It's had a brief mention here back when it first came out, but I recently discovered Love, Death and Robots on Netflix, which shows how rarely I log in there.
As a lover of the old Heavy Metal magazine, along with the two incredible and incredibly cheesy movies, I have no idea how I missed it. It's made for me: an animation-only anthology of weird tales, many with a sci-fi bent in the spirit of the classic '50s radio dramas like X Minus One, which had heavyweights like Ray Bradbury and Isaac Asimov writing scripts. None of these hit those heights, but I love it for trying.
The first series tried a bit too hard to hark back to the worst teenage impulses of Heavy Metal and 2000 A D., with an excess of gory squished heads and lots of boobs. While that has its place as a throwback to an era best captured in '70s 'van art' (see chainmail bikinis and dragons in space), it doesn't work as well with near photo-realistic CGI animation. The first episode that is mostly devoted to two CGI monsters having a big fight was especially dull, but The Witness was fantastic (even with an entirely unnecessary CGI strip tease), and Helping Hand was incredible. Other highlights included Zima Blue and Ice Age.
Series 2 dialed back the excess (and more than halved the number of episodes) and had some really powerful episodes.

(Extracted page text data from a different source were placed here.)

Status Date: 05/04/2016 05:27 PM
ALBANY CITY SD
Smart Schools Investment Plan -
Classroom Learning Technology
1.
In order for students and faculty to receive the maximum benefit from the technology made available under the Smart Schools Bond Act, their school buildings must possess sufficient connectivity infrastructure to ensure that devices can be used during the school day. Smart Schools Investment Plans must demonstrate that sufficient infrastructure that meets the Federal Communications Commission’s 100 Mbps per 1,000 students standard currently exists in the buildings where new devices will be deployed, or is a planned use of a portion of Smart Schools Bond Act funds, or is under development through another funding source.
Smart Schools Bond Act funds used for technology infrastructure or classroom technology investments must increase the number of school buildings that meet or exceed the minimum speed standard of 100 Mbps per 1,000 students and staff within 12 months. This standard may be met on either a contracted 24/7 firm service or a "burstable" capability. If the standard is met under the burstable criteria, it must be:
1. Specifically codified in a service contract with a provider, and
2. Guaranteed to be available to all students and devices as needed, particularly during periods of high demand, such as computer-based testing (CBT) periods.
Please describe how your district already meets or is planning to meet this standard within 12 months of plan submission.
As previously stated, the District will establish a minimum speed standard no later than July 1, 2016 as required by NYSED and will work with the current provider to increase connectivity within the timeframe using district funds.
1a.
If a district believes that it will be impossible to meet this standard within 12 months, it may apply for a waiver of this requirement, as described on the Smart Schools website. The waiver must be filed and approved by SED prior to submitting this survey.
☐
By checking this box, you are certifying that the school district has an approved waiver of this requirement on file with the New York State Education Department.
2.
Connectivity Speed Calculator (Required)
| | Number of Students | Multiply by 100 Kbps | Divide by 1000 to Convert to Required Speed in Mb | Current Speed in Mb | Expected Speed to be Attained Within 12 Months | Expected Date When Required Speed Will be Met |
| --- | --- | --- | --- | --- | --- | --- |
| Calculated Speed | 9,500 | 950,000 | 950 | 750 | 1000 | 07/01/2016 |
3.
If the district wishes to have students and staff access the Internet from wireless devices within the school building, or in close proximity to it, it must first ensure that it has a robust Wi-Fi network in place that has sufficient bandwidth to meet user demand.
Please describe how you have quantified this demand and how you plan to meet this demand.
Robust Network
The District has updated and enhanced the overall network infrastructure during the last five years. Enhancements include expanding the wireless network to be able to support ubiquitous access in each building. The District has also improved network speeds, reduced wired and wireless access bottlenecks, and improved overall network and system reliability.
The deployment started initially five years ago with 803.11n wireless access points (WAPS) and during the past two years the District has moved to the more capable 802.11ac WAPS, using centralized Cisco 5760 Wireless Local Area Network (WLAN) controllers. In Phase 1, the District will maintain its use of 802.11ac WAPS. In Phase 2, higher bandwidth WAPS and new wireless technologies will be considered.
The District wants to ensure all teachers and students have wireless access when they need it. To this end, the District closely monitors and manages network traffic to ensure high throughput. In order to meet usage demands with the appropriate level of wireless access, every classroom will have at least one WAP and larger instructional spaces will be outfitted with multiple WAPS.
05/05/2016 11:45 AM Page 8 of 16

Anthologies are by their nature hit and miss, but the hit rate rose a lot. Automated Customer Service, Pop Squad and The Drowned Giant all stuck with me.
I'm a quarter way through the new Series 3, and so far, it's even better. I'm going to save The Very Pulse of the Machine to last, mostly because the ligne claire art style looks inspired by Moebius, which means I'm either going to love it (if it lives up to that) or hate it (if it doesn't).